Le Massif aurait brisé un accord verbal avec le Syndicat

Écrit par Kevin Vallée Date : 17 jan. (9H15)
À la une Petite-Rivière-Saint-François
La grogne est palpable au Syndicat des travailleuses et travailleurs du Massif (CSN). Selon des sources syndicales, le Massif de Charlevoix n'aurait pas respecté une entente verbale conclue dans la nuit de vendredi à samedi, qui stipulait qu'aucun des deux partis ne publierait de communiqué de presse avant 10h, le lendemain, et qu'une menace de fermeture ne serait pas évoquée.

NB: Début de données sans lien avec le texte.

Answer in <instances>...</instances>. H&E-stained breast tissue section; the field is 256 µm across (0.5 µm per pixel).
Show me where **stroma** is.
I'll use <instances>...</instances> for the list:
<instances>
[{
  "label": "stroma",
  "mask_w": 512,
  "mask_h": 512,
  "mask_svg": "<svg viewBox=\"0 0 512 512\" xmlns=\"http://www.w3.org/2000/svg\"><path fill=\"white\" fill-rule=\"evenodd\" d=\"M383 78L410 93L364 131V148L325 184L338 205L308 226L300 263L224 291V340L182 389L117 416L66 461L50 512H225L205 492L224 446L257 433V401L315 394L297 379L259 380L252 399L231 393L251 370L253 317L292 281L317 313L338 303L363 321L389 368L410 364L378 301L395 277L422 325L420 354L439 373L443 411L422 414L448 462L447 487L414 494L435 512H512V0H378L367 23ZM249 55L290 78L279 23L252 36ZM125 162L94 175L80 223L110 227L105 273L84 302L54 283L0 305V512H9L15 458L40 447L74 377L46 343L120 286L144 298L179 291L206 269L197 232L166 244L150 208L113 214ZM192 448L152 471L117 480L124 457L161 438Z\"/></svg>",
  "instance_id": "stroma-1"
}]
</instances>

Dans un communiqué de presse transmis aux médias vers 7 h 47, le Massif de Charlevoix a lancé un ultimatum de reprise des activités avant le 20 janvier, notant qu’à défaut d’une entente, la fermeture de la montagne s’imposera que la saison prendrait officiellement fin mardi.

Selon ces mêmes sources, des représentants du ministère du Travail ont été témoins de cet accord verbale. « Le Massif n’a aucune parole. Ça montre leur méthode de travail », commente un individu.

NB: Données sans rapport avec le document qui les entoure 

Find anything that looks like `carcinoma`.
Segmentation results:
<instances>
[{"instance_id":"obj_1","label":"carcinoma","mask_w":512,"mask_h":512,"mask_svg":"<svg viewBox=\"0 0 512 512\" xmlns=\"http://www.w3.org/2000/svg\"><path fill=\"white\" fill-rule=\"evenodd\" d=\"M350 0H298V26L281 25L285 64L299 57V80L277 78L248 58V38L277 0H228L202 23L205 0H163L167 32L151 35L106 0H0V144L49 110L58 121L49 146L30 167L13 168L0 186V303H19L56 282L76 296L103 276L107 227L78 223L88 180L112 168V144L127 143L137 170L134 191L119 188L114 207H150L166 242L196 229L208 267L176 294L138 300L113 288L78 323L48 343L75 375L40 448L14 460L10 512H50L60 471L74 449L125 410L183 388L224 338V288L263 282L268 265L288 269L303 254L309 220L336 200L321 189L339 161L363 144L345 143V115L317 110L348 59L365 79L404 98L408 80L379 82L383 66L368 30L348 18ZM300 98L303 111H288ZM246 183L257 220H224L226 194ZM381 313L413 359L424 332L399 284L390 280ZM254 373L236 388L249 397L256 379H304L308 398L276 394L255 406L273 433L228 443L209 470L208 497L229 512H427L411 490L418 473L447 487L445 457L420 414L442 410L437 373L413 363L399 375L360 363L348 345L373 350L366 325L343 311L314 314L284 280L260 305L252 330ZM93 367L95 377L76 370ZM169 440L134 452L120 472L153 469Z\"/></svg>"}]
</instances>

Dans un info-négo transmis à ses membres, au courant de la nuit, le Syndicat formulait que « rien n’a été suffisant aux yeux de l’employeur » et que « égal à lui-même, l’employeur est resté sur ses positions et a continué ses ultimatums ».

On y apprend que le conciliateur a proposé une hypothèse de règlement pour une convention collective, mais que le Syndicat déplore l’absence de reconnaissance du Massif. On y indique que les syndiqués seront rapidement convoqués à une assemblée générale pour discuter du contenu de l’offre et tenir un vote secret.